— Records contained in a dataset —
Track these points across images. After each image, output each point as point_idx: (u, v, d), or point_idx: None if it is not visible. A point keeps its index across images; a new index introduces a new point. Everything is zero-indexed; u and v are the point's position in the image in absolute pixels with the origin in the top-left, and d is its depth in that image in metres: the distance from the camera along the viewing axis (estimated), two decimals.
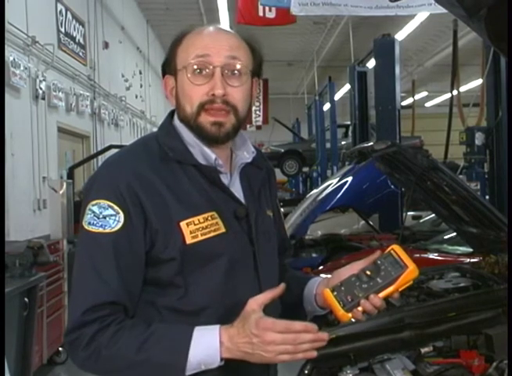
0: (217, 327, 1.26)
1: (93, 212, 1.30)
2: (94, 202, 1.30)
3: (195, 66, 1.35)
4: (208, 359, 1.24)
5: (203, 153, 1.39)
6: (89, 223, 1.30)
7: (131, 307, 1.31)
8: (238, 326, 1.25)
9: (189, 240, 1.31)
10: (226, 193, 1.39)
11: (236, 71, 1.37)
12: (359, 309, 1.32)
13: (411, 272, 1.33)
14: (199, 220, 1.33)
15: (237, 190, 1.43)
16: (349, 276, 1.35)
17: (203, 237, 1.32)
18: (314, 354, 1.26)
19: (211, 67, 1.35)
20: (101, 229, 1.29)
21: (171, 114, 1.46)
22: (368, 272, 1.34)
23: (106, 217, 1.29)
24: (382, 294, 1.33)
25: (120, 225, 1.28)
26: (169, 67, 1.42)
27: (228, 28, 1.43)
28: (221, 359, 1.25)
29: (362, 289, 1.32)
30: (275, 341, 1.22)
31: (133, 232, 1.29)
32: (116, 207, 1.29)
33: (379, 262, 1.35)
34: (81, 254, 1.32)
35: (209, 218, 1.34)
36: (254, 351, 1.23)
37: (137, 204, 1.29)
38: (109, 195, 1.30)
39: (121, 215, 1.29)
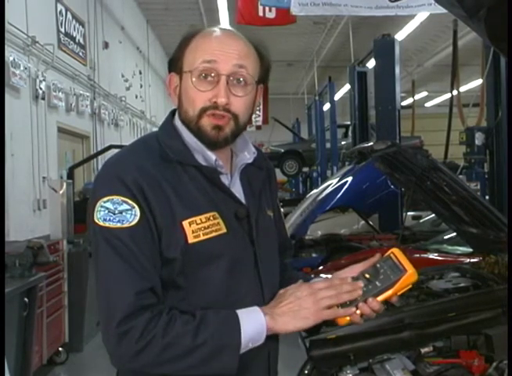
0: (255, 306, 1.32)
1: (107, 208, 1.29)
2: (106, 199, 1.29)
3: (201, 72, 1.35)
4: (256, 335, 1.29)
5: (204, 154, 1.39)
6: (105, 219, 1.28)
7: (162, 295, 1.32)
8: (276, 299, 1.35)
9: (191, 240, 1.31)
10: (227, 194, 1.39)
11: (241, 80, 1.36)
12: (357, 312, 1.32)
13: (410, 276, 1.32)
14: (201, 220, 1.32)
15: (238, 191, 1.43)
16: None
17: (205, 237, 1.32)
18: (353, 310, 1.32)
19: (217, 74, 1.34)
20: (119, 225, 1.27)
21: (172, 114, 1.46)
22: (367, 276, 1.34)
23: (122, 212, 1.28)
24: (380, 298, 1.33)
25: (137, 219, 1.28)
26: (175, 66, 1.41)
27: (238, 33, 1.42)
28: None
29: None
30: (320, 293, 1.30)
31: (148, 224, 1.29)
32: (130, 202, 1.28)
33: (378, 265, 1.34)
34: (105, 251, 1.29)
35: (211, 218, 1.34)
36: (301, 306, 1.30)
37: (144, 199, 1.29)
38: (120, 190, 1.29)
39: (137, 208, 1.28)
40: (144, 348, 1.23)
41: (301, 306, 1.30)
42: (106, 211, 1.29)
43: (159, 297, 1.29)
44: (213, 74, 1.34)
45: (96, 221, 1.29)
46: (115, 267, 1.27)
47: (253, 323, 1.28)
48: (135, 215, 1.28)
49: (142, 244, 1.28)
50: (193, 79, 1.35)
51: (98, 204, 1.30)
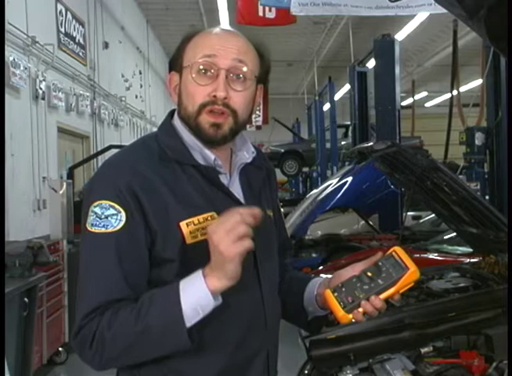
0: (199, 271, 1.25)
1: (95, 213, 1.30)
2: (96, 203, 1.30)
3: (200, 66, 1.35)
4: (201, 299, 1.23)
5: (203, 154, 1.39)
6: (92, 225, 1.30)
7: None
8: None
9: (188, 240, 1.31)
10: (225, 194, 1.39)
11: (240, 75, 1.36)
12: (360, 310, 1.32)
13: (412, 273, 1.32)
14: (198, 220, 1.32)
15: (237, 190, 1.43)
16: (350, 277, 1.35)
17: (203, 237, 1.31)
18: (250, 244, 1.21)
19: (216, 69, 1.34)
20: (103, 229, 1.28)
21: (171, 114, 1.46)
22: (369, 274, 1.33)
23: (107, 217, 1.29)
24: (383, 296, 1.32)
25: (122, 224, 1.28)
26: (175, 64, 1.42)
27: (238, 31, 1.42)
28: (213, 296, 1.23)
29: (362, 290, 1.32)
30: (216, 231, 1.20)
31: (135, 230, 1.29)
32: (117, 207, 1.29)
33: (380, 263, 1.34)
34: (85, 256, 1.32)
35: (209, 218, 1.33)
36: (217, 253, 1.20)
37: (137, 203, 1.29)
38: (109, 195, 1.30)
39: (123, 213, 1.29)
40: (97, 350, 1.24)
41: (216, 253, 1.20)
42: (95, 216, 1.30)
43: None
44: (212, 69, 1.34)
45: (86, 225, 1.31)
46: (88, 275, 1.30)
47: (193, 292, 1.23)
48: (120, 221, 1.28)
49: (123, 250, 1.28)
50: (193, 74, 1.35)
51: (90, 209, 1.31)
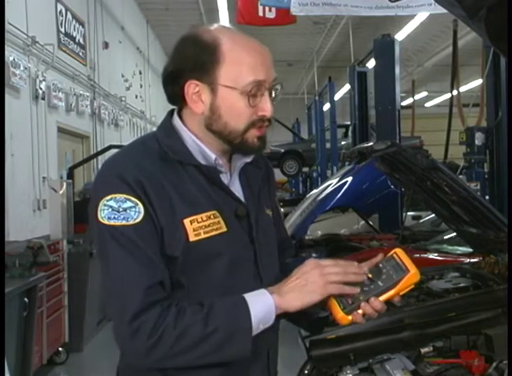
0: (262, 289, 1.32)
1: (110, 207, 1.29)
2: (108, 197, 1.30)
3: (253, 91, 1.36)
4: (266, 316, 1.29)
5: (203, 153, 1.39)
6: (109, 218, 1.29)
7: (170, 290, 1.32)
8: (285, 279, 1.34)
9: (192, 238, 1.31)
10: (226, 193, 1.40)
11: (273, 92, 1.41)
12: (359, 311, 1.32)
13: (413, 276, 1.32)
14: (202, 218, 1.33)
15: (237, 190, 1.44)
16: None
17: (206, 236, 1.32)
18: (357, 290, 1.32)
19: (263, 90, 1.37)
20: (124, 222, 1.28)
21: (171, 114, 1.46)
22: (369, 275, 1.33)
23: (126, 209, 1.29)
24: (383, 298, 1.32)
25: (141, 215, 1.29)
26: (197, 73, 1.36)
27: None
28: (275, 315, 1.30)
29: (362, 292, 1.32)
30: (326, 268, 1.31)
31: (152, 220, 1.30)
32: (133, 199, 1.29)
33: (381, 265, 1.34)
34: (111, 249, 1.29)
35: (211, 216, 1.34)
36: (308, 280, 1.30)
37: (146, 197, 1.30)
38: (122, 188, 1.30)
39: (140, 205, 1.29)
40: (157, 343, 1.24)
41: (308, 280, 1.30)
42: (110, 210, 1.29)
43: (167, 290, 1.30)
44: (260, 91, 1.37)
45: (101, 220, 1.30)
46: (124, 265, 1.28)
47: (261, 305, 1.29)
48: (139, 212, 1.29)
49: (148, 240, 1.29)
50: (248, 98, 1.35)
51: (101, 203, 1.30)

--

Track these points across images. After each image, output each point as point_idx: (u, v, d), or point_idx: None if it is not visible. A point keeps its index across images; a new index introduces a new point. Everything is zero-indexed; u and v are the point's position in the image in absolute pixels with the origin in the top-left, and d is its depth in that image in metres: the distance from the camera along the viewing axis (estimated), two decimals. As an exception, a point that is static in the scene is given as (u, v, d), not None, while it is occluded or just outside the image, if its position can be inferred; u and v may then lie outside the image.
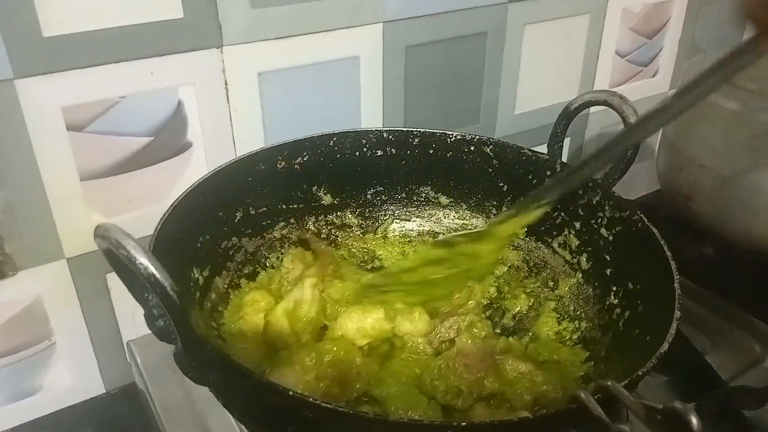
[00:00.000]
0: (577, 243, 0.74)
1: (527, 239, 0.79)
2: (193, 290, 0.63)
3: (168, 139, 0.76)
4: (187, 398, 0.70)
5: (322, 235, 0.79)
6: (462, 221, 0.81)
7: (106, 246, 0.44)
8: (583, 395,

— Goal of the exercise —
Find the word "origin" in the entries above. Copy every line that has it.

— Problem solution —
Track these points across images. After each image, output each point as point_idx: (u, v, d), or point_idx: None if it is not visible. A point keeps its index across images; a new index introduces a new point. Everything is zero-indexed; u and v are the point's position in the image in absolute pixels with the origin in the top-left, and d is its depth in that image in metres: the distance from the camera along the viewing axis (estimated), two decimals.
Track these points across images. After each image, output each point as point_idx: (u, v, d), or point_idx: None if it is not visible. A point keeps its index across images; a new index introduces a new point. Everything is zero-indexed; u and v are the point's position in the image in absolute pixels with the origin in the top-left, and d is its depth in that image in metres: the distance from the camera along the viewing axis (estimated), two decimals. As an exception, a point that is static in the scene is given as (u, v, d), not None, while it is occluded or just outside the image, if its position can be inferred; u and v may then lie outside the image.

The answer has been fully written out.